Oh, but that was as nothing compared to the way home. Picture, if you will, a T-intersection where... well, like this:
In the mornings, I have to turn left from A onto B; and C has no stop sign proceeding downhill onto A, so I have to come to a stop on the uphill slope and wait for the intersection to clear, then turn left. Doing this sort of thing with a manual transmission—without slipping back down the hill and crashing into the guy behind you—is a tricky skill to master, but it's one of those skills that, once honed, one can be justly proud of. Just like avoiding ending sentences with prepositions.
So anyway: on the way back, I have to turn right from B onto A, heading downhill. As I'm coming to the intersection, I hear some high-pitched honking that rises above my stereo for a second or two; I think it's probably just the song I'm listening to (I recently re-synced my car iPod, and it seems to have realized after rebooting that "shuffle" really means "shuffle everything, not just a subset of songs Brian is sick of by now", so now it's playing things at me that I don't know all that well, and might very well have things like car horns in them), and I proceed to the stop sign and look for traffic coming downhill from C. All seems clear.
As I turn right and head into the intersection, I notice something odd: there's two cars at the head of a long line at the stop sign on A, and the driver's doors on the first two of them are open. Now, bear in mind that it's dark, it's raining, and I'm staring into the glare of headlights for just a brief couple of seconds as I rotate through this intersection on my way down the hill; but in that brief time, I see what to my best approximation appears to be Santa Claus clambering out of Car #2. Red-faced, stocky guy on short bow legs, with an enormous white beard, waving his arms and stomping up the hill toward the guy in front of him. WHAT THE HELL YOU DOING?
And then I'm gone, and I can't see anything of the scene in my mirrors. I guess the guy in front is getting coal in his stocking this year.
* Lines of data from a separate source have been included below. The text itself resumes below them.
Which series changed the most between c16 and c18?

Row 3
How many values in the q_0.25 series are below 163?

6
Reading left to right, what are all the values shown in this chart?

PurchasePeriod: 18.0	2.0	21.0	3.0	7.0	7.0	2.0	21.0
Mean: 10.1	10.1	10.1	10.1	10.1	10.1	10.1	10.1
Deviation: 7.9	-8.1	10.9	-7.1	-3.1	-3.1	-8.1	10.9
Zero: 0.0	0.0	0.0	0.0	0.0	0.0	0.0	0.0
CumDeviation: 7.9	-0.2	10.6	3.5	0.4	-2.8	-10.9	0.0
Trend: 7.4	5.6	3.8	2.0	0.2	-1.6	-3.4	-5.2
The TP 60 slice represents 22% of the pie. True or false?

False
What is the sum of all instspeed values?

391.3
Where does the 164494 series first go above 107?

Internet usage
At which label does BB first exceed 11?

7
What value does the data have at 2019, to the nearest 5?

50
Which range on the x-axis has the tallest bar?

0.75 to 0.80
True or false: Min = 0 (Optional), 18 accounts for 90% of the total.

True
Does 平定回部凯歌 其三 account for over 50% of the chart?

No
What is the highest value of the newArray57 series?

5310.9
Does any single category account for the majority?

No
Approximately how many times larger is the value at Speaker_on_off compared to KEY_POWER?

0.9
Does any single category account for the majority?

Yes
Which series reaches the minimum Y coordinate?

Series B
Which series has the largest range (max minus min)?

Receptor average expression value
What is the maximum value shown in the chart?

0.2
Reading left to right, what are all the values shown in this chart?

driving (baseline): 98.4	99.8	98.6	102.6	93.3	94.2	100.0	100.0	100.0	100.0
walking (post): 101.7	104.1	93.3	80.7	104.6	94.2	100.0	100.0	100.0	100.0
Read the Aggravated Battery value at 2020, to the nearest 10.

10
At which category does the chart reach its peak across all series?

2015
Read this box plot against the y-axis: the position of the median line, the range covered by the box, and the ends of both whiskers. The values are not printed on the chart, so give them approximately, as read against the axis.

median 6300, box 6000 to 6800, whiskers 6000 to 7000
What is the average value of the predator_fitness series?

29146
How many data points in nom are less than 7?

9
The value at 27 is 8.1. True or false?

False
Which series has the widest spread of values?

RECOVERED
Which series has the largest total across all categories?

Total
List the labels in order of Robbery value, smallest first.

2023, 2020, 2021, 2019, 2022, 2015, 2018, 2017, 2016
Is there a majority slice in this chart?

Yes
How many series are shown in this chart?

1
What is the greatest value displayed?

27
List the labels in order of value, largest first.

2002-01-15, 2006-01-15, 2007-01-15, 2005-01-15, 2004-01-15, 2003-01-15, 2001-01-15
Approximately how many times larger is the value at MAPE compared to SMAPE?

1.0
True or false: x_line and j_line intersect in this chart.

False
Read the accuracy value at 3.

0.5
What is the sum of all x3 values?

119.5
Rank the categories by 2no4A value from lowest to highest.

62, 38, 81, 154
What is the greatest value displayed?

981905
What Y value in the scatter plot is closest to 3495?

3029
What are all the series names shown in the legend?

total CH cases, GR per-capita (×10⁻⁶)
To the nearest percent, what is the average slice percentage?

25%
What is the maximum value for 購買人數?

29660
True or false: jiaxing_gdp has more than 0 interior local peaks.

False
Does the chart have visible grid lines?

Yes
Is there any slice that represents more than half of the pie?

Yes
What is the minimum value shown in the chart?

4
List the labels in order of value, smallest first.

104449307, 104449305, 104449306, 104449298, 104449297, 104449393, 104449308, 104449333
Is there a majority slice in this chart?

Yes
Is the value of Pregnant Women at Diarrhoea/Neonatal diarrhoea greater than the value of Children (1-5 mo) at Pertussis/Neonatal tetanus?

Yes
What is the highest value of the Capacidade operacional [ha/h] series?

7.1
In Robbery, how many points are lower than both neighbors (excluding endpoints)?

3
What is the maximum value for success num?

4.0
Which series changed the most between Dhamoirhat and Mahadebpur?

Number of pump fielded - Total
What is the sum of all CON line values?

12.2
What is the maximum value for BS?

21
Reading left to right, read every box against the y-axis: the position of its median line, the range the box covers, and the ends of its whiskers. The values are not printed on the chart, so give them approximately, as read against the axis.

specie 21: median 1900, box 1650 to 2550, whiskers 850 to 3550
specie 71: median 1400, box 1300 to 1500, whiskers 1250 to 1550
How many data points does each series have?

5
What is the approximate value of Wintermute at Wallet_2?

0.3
Or maybe a BMW with one of those hill-hold features.
One other regional observation before I close: arms extending out of drivers' windows to deposit cigarette ash? Everywhere. Even in pouring rain.
Oh, but those road plates are finally gone from the Tappan Zee Bridge. Truly a red-letter day, this, as now a half hour is shorn from the westbound commute in the absence of an unmoving thirty-mile jam-up across Westchester. It's downright enjoyable now.